*** SUPPLIED RECORDS
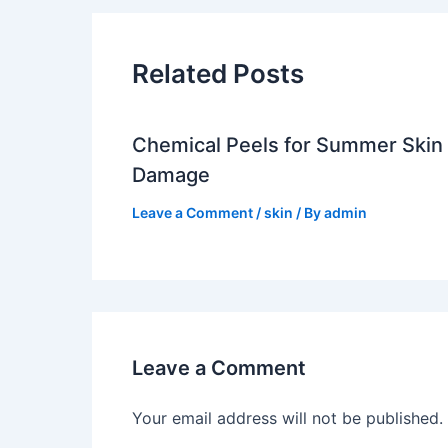
Related Posts
Chemical Peels for Summer Skin
Damage
Leave a Comment
/
skin
/ By
admin
Leave a Comment
Your email address will not be published.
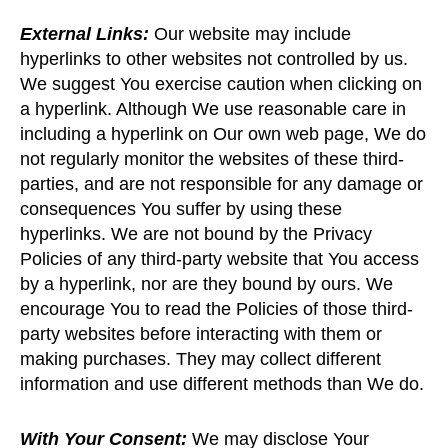
External Links:
Our website may include
hyperlinks to other websites not controlled by us.
We suggest You exercise caution when clicking on
a hyperlink. Although We use reasonable care in
including a hyperlink on Our own web page, We do
not regularly monitor the websites of these third-
parties, and are not responsible for any damage or
consequences You suffer by using these
hyperlinks. We are not bound by the Privacy
Policies of any third-party website that You access
by a hyperlink, nor are they bound by ours. We
encourage You to read the Policies of those third-
party websites before interacting with them or
making purchases. They may collect different
information and use different methods than We do.
With Your Consent:
We may disclose Your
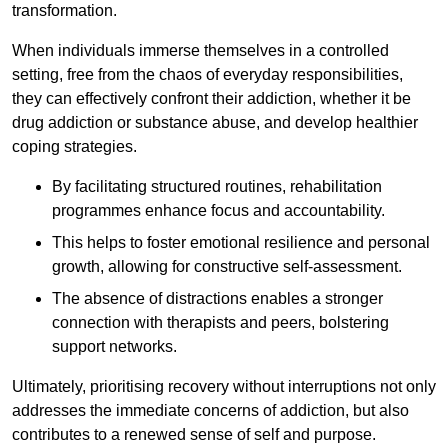
transformation.
When individuals immerse themselves in a controlled
setting, free from the chaos of everyday responsibilities,
they can effectively confront their addiction, whether it be
drug addiction or substance abuse, and develop healthier
coping strategies.
By facilitating structured routines, rehabilitation
programmes enhance focus and accountability.
This helps to foster emotional resilience and personal
growth, allowing for constructive self-assessment.
The absence of distractions enables a stronger
connection with therapists and peers, bolstering
support networks.
Ultimately, prioritising recovery without interruptions not only
addresses the immediate concerns of addiction, but also
contributes to a renewed sense of self and purpose.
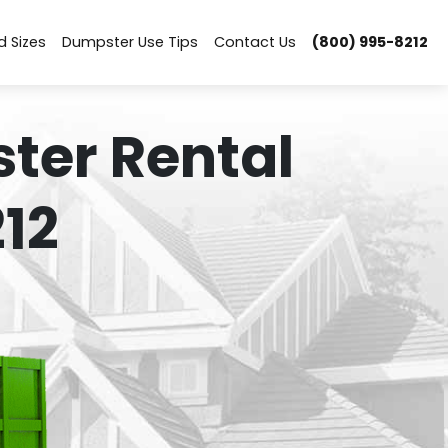
d Sizes
Dumpster Use Tips
Contact Us
(800) 995-8212
ter Rental
12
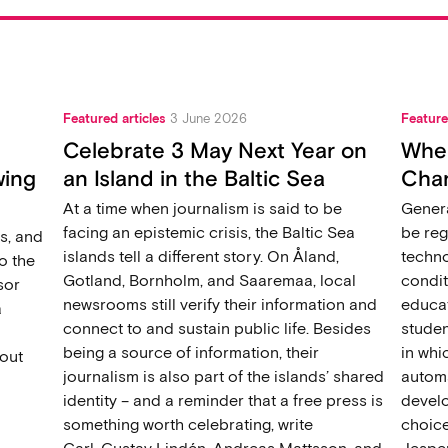
Featured articles
3 June 2026
Feature
Celebrate 3 May Next Year on
When
wing
an Island in the Baltic Sea
Chan
At a time when journalism is said to be
Genera
facing an epistemic crisis, the Baltic Sea
be reg
s, and
islands tell a different story. On Åland,
techno
o the
Gotland, Bornholm, and Saaremaa, local
condit
sor
newsrooms still verify their information and
educat
a
connect to and sustain public life. Besides
studen
being a source of information, their
in wh
out
journalism is also part of the islands’ shared
automat
identity – and a reminder that a free press is
develo
something worth celebrating, write
choice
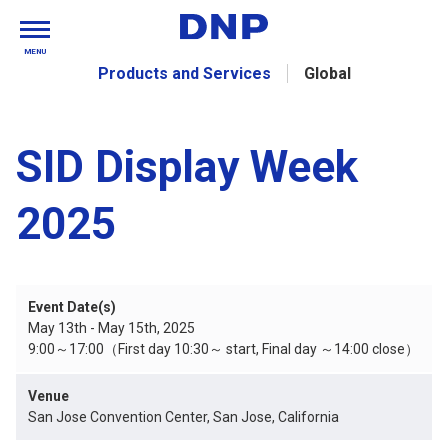
MENU
Products and Services
Global
SID Display Week
2025
Event Date(s)
May 13th - May 15th, 2025
9:00～17:00（First day 10:30～ start, Final day ～14:00 close）
Venue
San Jose Convention Center, San Jose, California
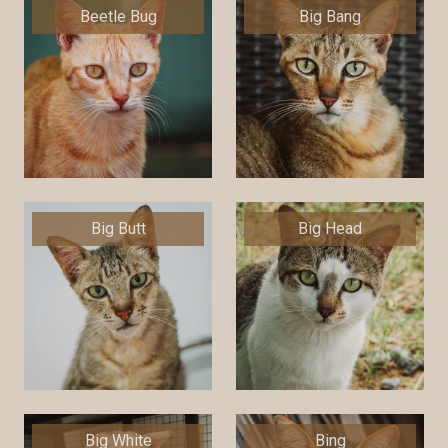
Beetle Bug
Big Bang
Big Butt
Big Head
Big White
Bing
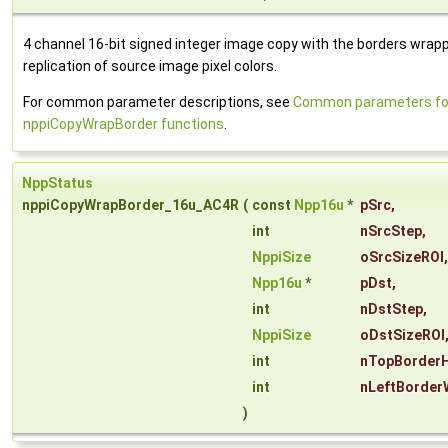
4 channel 16-bit signed integer image copy with the borders wrap
replication of source image pixel colors.
For common parameter descriptions, see
Common parameters fo
nppiCopyWrapBorder functions
.
NppStatus
nppiCopyWrapBorder_16u_AC4R
(
const
Npp16u
*
pSrc
,
int
nSrcStep
,
NppiSize
oSrcSizeROI
,
Npp16u
*
pDst
,
int
nDstStep
,
NppiSize
oDstSizeROI
int
nTopBorderH
int
nLeftBorder
)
******
AIM OF THE EXERCISE
Put every line of text in the data above into a single numbered list, one line per item, omitting blank lines. Leave the pictures out of your answer.

SOLVED PROBLEM
1. Related Posts
2. Chemical Peels for Summer Skin
3. Damage
4. Leave a Comment
5. /
6. skin
7. / By
8. admin
9. Leave a Comment
10. Your email address will not be published.
11. External Links:
12. Our website may include
13. hyperlinks to other websites not controlled by us.
14. We suggest You exercise caution when clicking on
15. a hyperlink. Although We use reasonable care in
16. including a hyperlink on Our own web page, We do
17. not regularly monitor the websites of these third-
18. parties, and are not responsible for any damage or
19. consequences You suffer by using these
20. hyperlinks. We are not bound by the Privacy
21. Policies of any third-party website that You access
22. by a hyperlink, nor are they bound by ours. We
23. encourage You to read the Policies of those third-
24. party websites before interacting with them or
25. making purchases. They may collect different
26. information and use different methods than We do.
27. With Your Consent:
28. We may disclose Your
29. transformation.
30. When individuals immerse themselves in a controlled
31. setting, free from the chaos of everyday responsibilities,
32. they can effectively confront their addiction, whether it be
33. drug addiction or substance abuse, and develop healthier
34. coping strategies.
35. By facilitating structured routines, rehabilitation
36. programmes enhance focus and accountability.
37. This helps to foster emotional resilience and personal
38. growth, allowing for constructive self-assessment.
39. The absence of distractions enables a stronger
40. connection with therapists and peers, bolstering
41. support networks.
42. Ultimately, prioritising recovery without interruptions not only
43. addresses the immediate concerns of addiction, but also
44. contributes to a renewed sense of self and purpose.
45. d Sizes
46. Dumpster Use Tips
47. Contact Us
48. (800) 995-8212
49. ter Rental
50. 12
51. Featured articles
52. 3 June 2026
53. Feature
54. Celebrate 3 May Next Year on
55. When
56. wing
57. an Island in the Baltic Sea
58. Chan
59. At a time when journalism is said to be
60. Genera
61. facing an epistemic crisis, the Baltic Sea
62. be reg
63. s, and
64. islands tell a different story. On Åland,
65. techno
66. o the
67. Gotland, Bornholm, and Saaremaa, local
68. condit
69. sor
70. newsrooms still verify their information and
71. educat
72. a
73. connect to and sustain public life. Besides
74. studen
75. being a source of information, their
76. in wh
77. out
78. journalism is also part of the islands’ shared
79. automat
80. identity – and a reminder that a free press is
81. develo
82. something worth celebrating, write
83. choice
84. MENU
85. Products and Services
86. Global
87. SID Display Week
88. 2025
89. Event Date(s)
90. May 13th - May 15th, 2025
91. 9:00～17:00（First day 10:30～ start, Final day ～14:00 close）
92. Venue
93. San Jose Convention Center, San Jose, California
94. Beetle Bug
95. Big Bang
96. Big Butt
97. Big Head
98. Big White
99. Bing
100. 4 channel 16-bit signed integer image copy with the borders wrap
101. replication of source image pixel colors.
102. For common parameter descriptions, see
103. Common parameters fo
104. nppiCopyWrapBorder functions
105. .
106. NppStatus
107. nppiCopyWrapBorder_16u_AC4R
108. (
109. const
110. Npp16u
111. *
112. pSrc
113. ,
114. int
115. nSrcStep
116. ,
117. NppiSize
118. oSrcSizeROI
119. ,
120. Npp16u
121. *
122. pDst
123. ,
124. int
125. nDstStep
126. ,
127. NppiSize
128. oDstSizeROI
129. int
130. nTopBorderH
131. int
132. nLeftBorder
133. )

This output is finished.